In general terms, mainstream Northern political opinion
was, at best, suspicious, and at worst, hostile to the very concept and
feasibility of the idea. Its core leadership put itself forward as the
custodian of the integrity of the nation, its unity and survival. It felt
justified in putting a robust defence against any idea that the nation’s unity
is questionable, and that its future can be discussed or negotiated away by
elites from parts of the country which had narrow political goals to pursue. Northern
leaders died in 1966 in the hands of military adventurers who set in motion a
disastrous chain of events leading to a civil war. Northern lives and limbs in
their hundreds of thousands were sacrificed to free southern minorities from Igbo domination and to preserve the unity
and integrity of the nation.
If the nation shed no blood in the fight for
independence, it certainly shed mostly northern blood to preserve the unity of Nigeria.

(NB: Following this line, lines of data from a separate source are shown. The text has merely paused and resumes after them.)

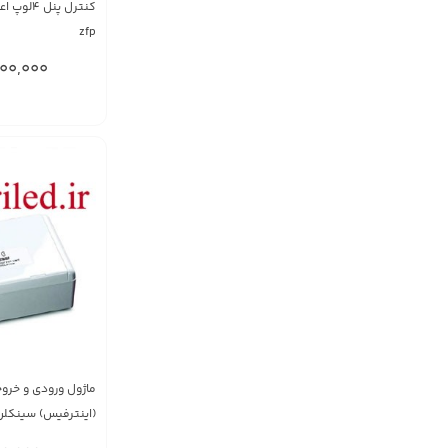
کنترل پن
zfp
00,000
(اینترفیس) سینکلن 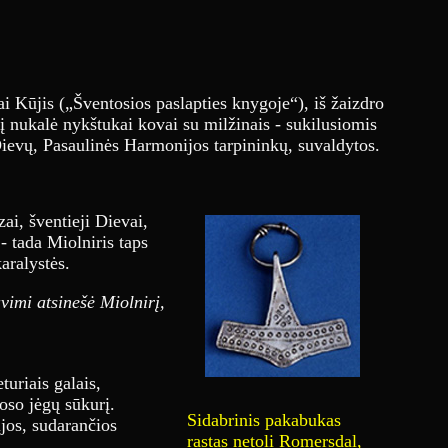
ai Kūjis („Šventosios paslapties knygoje“), iš žaizdro
į nukalė nykštukai kovai su milžinais - sukilusiomis
Dievų, Pasaulinės Harmonijos tarpininkų, suvaldytos.
ai, šventieji Dievai,
 tada Miolniris taps
aralystės.
vimi atsinešė Miolnirį,
turiais galais,
oso jėgų sūkurį.
Sidabrinis pakabukas
jos, sudarančios
rastas netoli Romersdal,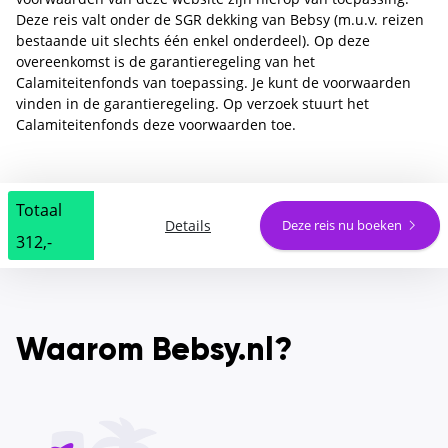
Deze reis valt onder de SGR dekking van Bebsy (m.u.v. reizen
bestaande uit slechts één enkel onderdeel). Op deze
overeenkomst is de garantieregeling van het
Calamiteitenfonds van toepassing. Je kunt de voorwaarden
vinden in de garantieregeling. Op verzoek stuurt het
Calamiteitenfonds deze voorwaarden toe.
Totaal
Details
Deze reis nu boeken
312,-
Waarom Bebsy.nl?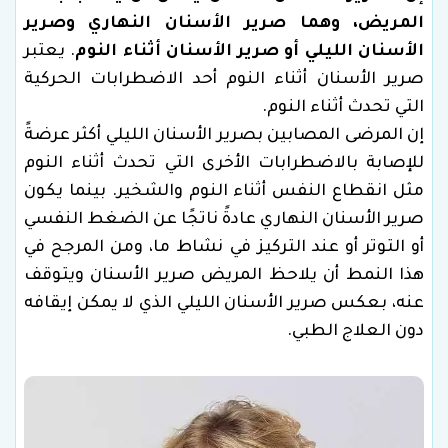
المريض، وهما صرير الأسنان النهاري وصرير
الأسنان الليلي أو صرير الأسنان أثناء النوم
. يعتبر
صرير الأسنان أثناء النوم أحد الاضطرابات الحركية
التي تحدث أثناء النوم.
إن المرضى المصابين بصرير الأسنان الليلي أكثر عرضةً
للإصابة بالاضطرابات الأخرى التي تحدث أثناء النوم
مثل انقطاع النفس أثناء النوم والشخير. بينما يكون
صرير الأسنان النهاري عادةً ناتجًا عن الضغط النفسي
أو التوتر أو عند التركيز في نشاط ما، ومن المرجح في
هذا النمط أن يلاحظ المريض صرير الأسنان ويتوقف
عنه، بعكس صرير الأسنان الليلي الذي لا يمكن إيقافه
دون العلاج الطبي.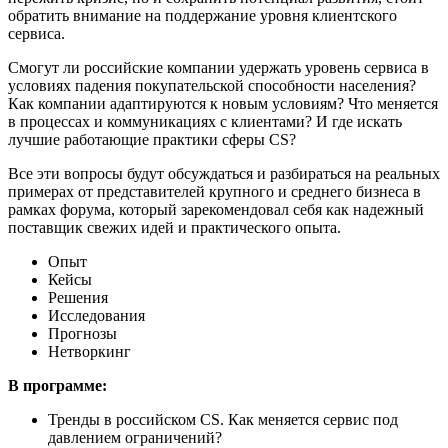
обратить внимание на поддержание уровня клиентского
сервиса.
Смогут ли российские компании удержать уровень сервиса в
условиях падения покупательской способности населения?
Как компании адаптируются к новым условиям? Что меняется
в процессах и коммуникациях с клиентами? И где искать
лучшие работающие практики сферы CS?
Все эти вопросы будут обсуждаться и разбираться на реальных
примерах от представителей крупного и среднего бизнеса в
рамках форума, который зарекомендовал себя как надежный
поставщик свежих идей и практического опыта.
Опыт
Кейсы
Решения
Исследования
Прогнозы
Нетворкинг
В программе:
Тренды в российском CS. Как меняется сервис под
давлением ограничений?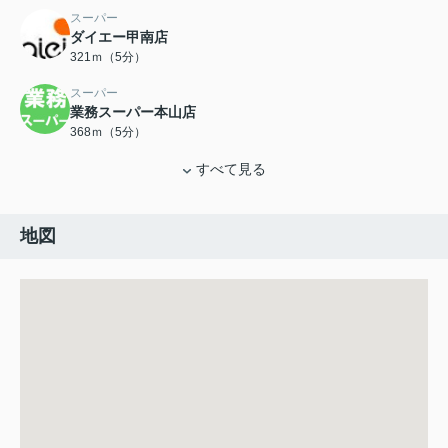
スーパー
ダイエー甲南店
321ｍ（5分）
スーパー
業務スーパー本山店
368ｍ（5分）
すべて見る
地図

Northerners overthrew or murdered other northerners in 1974, 1976, 1983 and 1985,
and made many futile attempts in between in the name of improving the state of
the nation. Northerners plucked Obasanjo from extinction and installed him in
power in 1999 when it became accepted wisdom that other northerners prevented
Abiola from becoming President in 1993. Northerners suffered massive depletions
in their stock of political leaders in the hands of fellow northerners and
Obasanjo, and have borne this loss as a price to pay for preserving the unity
of the country under a democratic system. The North has been forced open,
polarized and endangered by the exploitation of its pluralism, all in the name
of the democratic process. While the South West found security in a political
cocoon; the South South basked in the glory of temporary and problematic
wealth; the East continued to walk on any side of the political street which
paid it the most, the North shrank under poverty, insecurity and poor governance.

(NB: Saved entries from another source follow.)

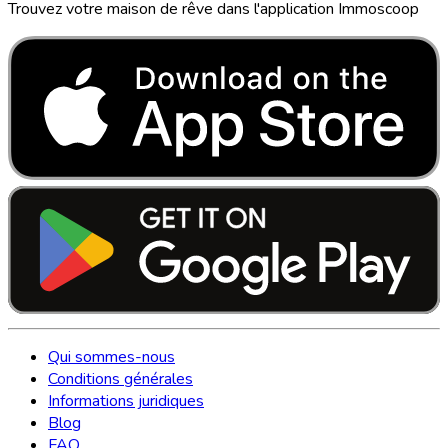
Trouvez votre maison de rêve dans l'application Immoscoop
Qui sommes-nous
Conditions générales
Informations juridiques
Blog
FAQ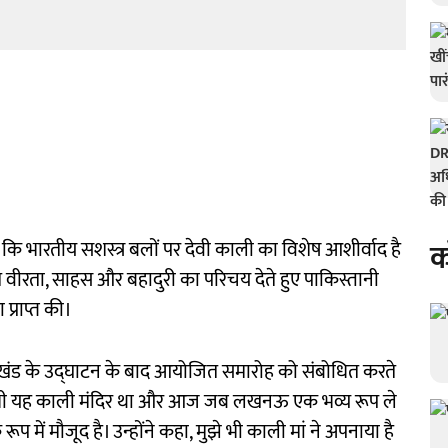
क
ा कि भारतीय सशस्त्र बलों पर देवी काली का विशेष आशीर्वाद है
त वीरता, साहस और बहादुरी का परिचय देते हुए पाकिस्तानी
प्राप्त की।
मित खंड के उद्घाटन के बाद आयोजित समारोह को संबोधित करते
ब भी यह काली मंदिर था और आज जब लखनऊ एक भव्य रूप ले
ूप में मौजूद है। उन्होंने कहा, मुझे भी काली मां ने अपनाया है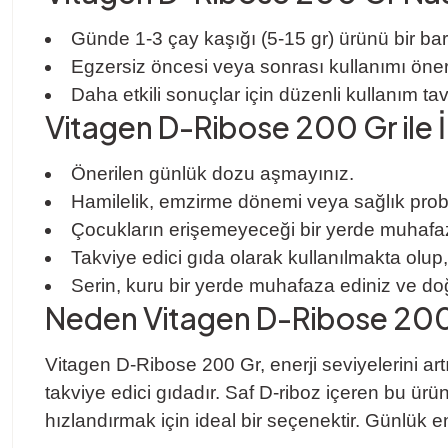
Günde 1-3 çay kaşığı (5-15 gr) ürünü bir bar
Egzersiz öncesi veya sonrası kullanımı öneril
Daha etkili sonuçlar için düzenli kullanım tavs
Vitagen D-Ribose 200 Gr ile İlg
Önerilen günlük dozu aşmayınız.
Hamilelik, emzirme dönemi veya sağlık pro
Çocukların erişemeyeceği bir yerde muhafaz
Takviye edici gıda olarak kullanılmakta olup
Serin, kuru bir yerde muhafaza ediniz ve d
Neden Vitagen D-Ribose 20
Vitagen D-Ribose 200 Gr, enerji seviyelerini ar
takviye edici gıdadır. Saf D-riboz içeren bu ür
hızlandırmak için ideal bir seçenektir. Günlük ene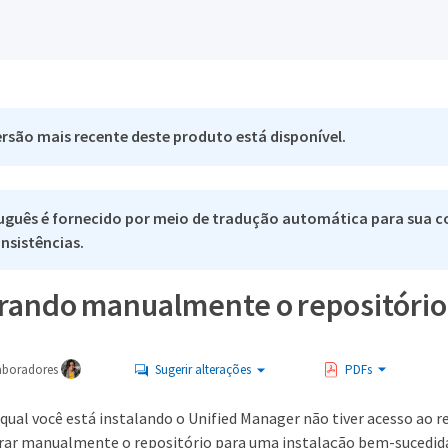
rsão mais recente deste produto está disponível.
uguês é fornecido por meio de tradução automática para sua co
nsistências.
rando manualmente o repositóri
aboradores
Sugerir alterações
PDFs
 qual você está instalando o Unified Manager não tiver acesso ao
urar manualmente o repositório para uma instalação bem-sucedid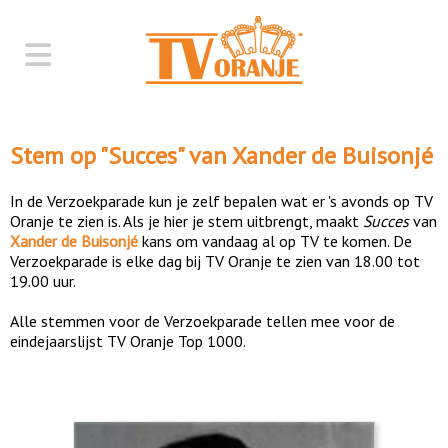
Stem op "
Succes
" van
Xander de Buisonjé
In de Verzoekparade kun je zelf bepalen wat er 's avonds op TV
Oranje te zien is. Als je hier je stem uitbrengt, maakt
Succes
van
Xander de Buisonjé
kans om vandaag al op TV te komen. De
Verzoekparade is elke dag bij TV Oranje te zien van 18.00 tot
19.00 uur.
Alle stemmen voor de Verzoekparade tellen mee voor de
eindejaarslijst TV Oranje Top 1000.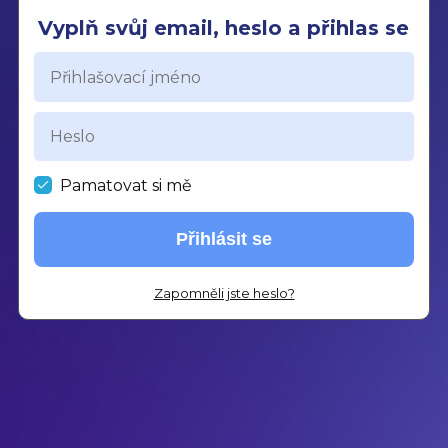
Vyplň svůj email, heslo a přihlas se
Pamatovat si mě
Přihlásit se
Zapomněli jste heslo?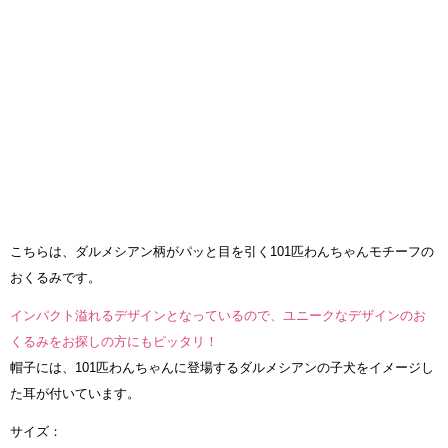
こちらは、ダルメシアン柄がパッと目を引く101匹わんちゃんモチーフの
おくるみです。
インパクト溢れるデザインとなっているので、ユニークなデザインのお
くるみをお探しの方にもピッタリ！
帽子には、101匹わんちゃんに登場するダルメシアンの子犬をイメージし
た耳が付いています。
サイズ：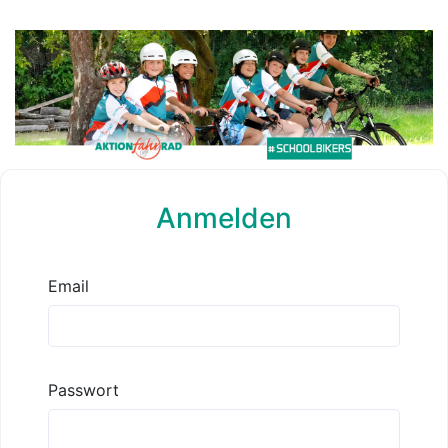
Anmelden
Email
Passwort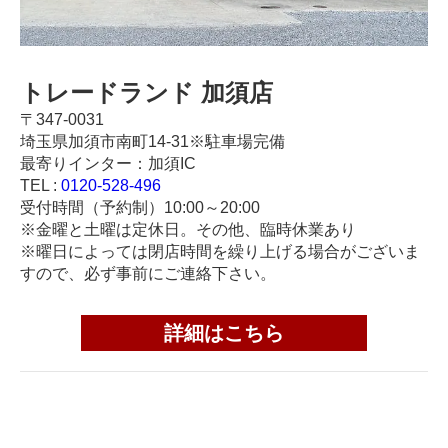
トレードランド 加須店
〒347-0031
埼玉県加須市南町14-31※駐車場完備
最寄りインター：加須IC
TEL :
0120-528-496
受付時間（予約制）10:00～20:00
※金曜と土曜は定休日。その他、臨時休業あり
※曜日によっては閉店時間を繰り上げる場合がございま
すので、必ず事前にご連絡下さい。
詳細はこちら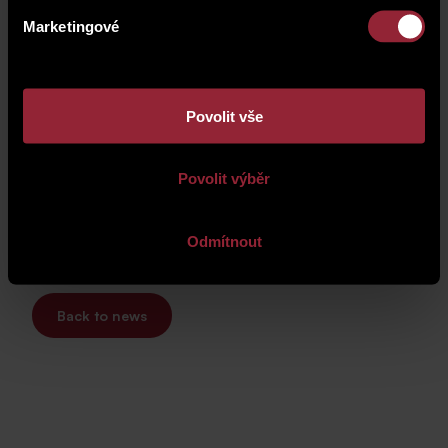
Marketingové
Povolit vše
Povolit výběr
Odmítnout
Back to news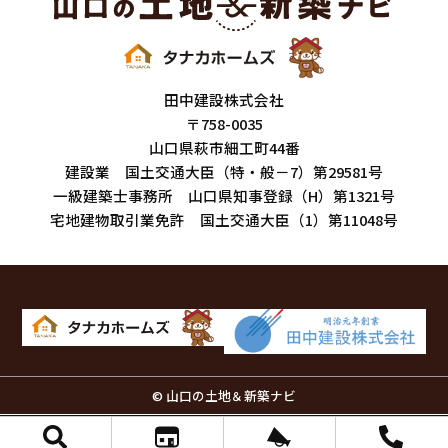
田中建設株式会社
〒758-0035
山口県萩市細工町44番
建設業 国土交通大臣（特・般－7）第29581号
一級建築士事務所 山口県知事登録（H）第1321号
宅地建物取引業免許 国土交通大臣（1）第11048号
© 山口の土地＆新築ナビ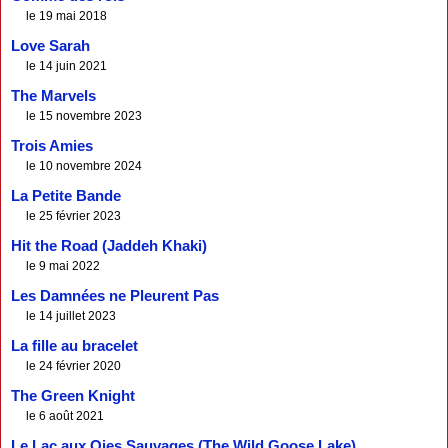
le 19 mai 2018
Love Sarah
le 14 juin 2021
The Marvels
le 15 novembre 2023
Trois Amies
le 10 novembre 2024
La Petite Bande
le 25 février 2023
Hit the Road (Jaddeh Khaki)
le 9 mai 2022
Les Damnées ne Pleurent Pas
le 14 juillet 2023
La fille au bracelet
le 24 février 2020
The Green Knight
le 6 août 2021
Le Lac aux Oies Sauvages (The Wild Goose Lake)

The initial response to the offer of a National Dialogue
is revealing some startling postures that had been largely invisible. Virtually
every major geo-political cluster of opinion will now make a case for a
Sovereign National Conference (SNC) without delay. Tinubu’s repudiation of the
idea as a deceptive diversion has effectively set the basic agenda for
political South West. The traditional SNC priests will follow with a
condemnation of anything short of a SNC. The South South will not see their
hope of a radical review of the manner revenues from petroleum resources are
allocated in a polite dialogue which will end up as a document before the
National Assembly where the North has majority.

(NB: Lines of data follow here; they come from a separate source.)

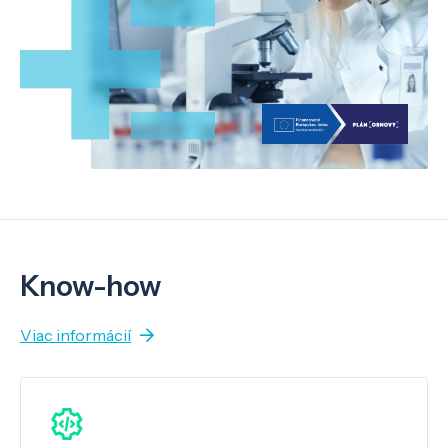
Know-how
Viac informácií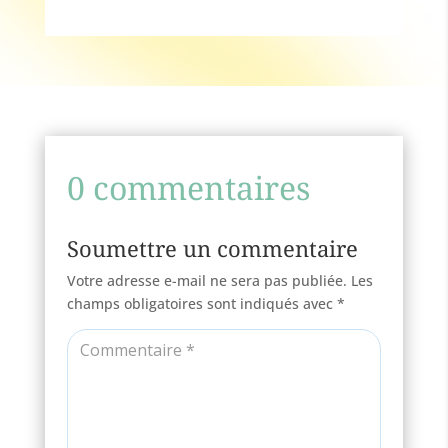
0 commentaires
Soumettre un commentaire
Votre adresse e-mail ne sera pas publiée.
Les
champs obligatoires sont indiqués avec
*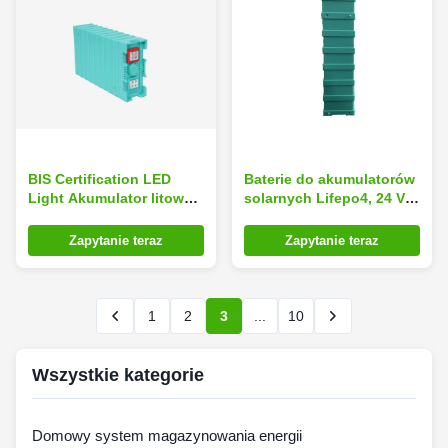
BIS Certification LED
Baterie do akumulatorów
Light Akumulator litowy
solarnych Lifepo4, 24 V
100Ah Akumulator o
50Ah Bateria fosforanu
wysokiej wydajności
litowo-żelazowego
Zapytanie teraz
Zapytanie teraz
1
2
3
...
10
Wszystkie kategorie
Domowy system magazynowania energii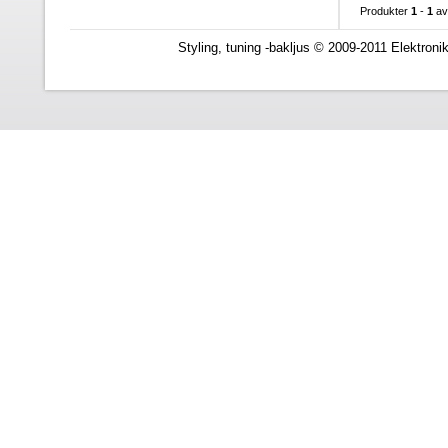
Produkter
1
-
1
a
Styling, tuning -bakljus © 2009-2011 Elektroni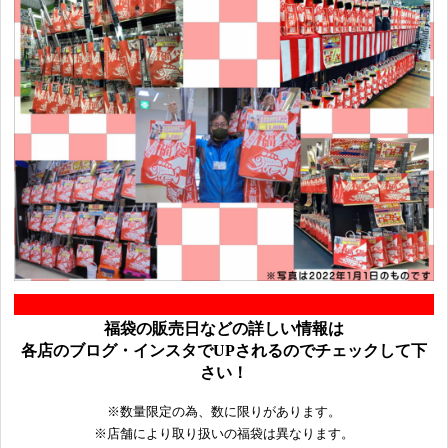
福袋の販売日などの詳しい情報は
各店のブログ・インスタでUPされるのでチェックして下
さい！
※数量限定の為、数に限りがあります。
※店舗により取り扱いの福袋は異なります。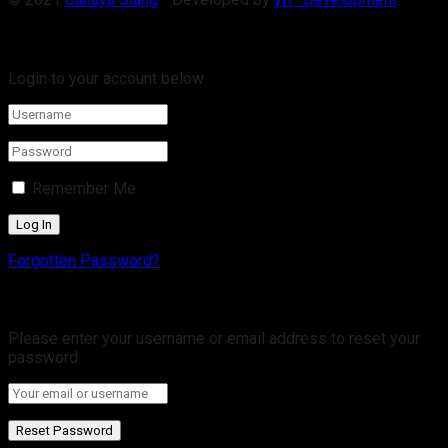
Welcome Back!
Login to your account below
Remember Me
Forgotten Password?
Retrieve your password
Please enter your username or email address to reset your
password.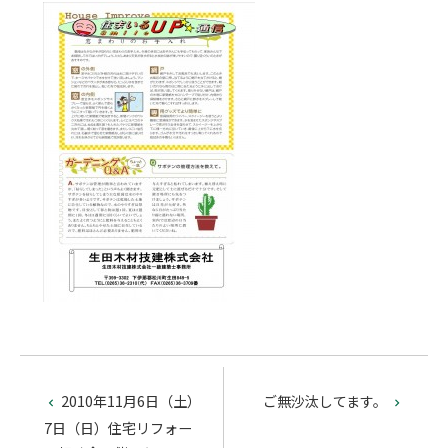
2010年11月6日（土）
ご無沙汰してます。


7日（日）住宅リフォー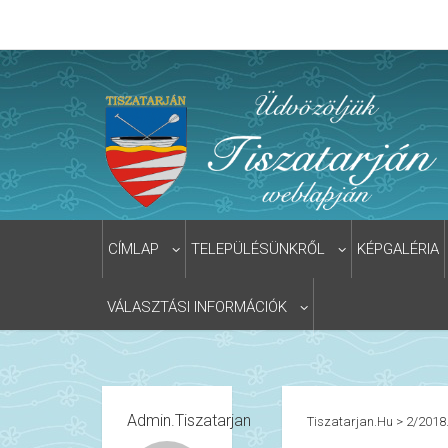
CÍMLAP
TELEPÜLÉSÜNKRŐL
KÉPGALÉRIA
VÁLASZTÁSI INFORMÁCIÓK
Admin.tiszatarjan
Tiszatarjan.hu
>
2/2018.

The East will likely support a SNC because not to do so
will harm its interests. It will make the case for it because it has unresolved
issues with Nigeria, particularly one which will not accord due respect for its
demands for an additional state, and in which Igbos build the nation and are targeted
routinely by other Nigerians virtually as a national pastime. The far North
will demand a SNC because it is beginning to question the value and
practicability of its continued support for the unity and integrity of the
nation in the light of its current positions and experiences in the nation. It will
highlight positions that the North will benefit from a critical scrutiny of the
entire structure, functions and viability of the nation’s basic institutions. It
is likely to support a wholesale revision of every arrangement which currently
sustains the nation from the perspective of a disadvantaged and threatened partner.
Minority Northern interests will support a SNC because they will see it as an
avenue to assert their autonomy from being appendages of the majority in the
North, or pawns in the hands of the South.
So the nation is united, after all. It is solidly united
behind the idea of a thorough and genuine reassessment of the Nigerian nation. This
is not what President Jonathan wanted. He had thought he will tap into a
sentiment that will win him applause in some quarters, and send other quarters
into panic and disarray over the initiative. Now that he knows what the nation
wants, how will he respond to this national consensus against his dialogue?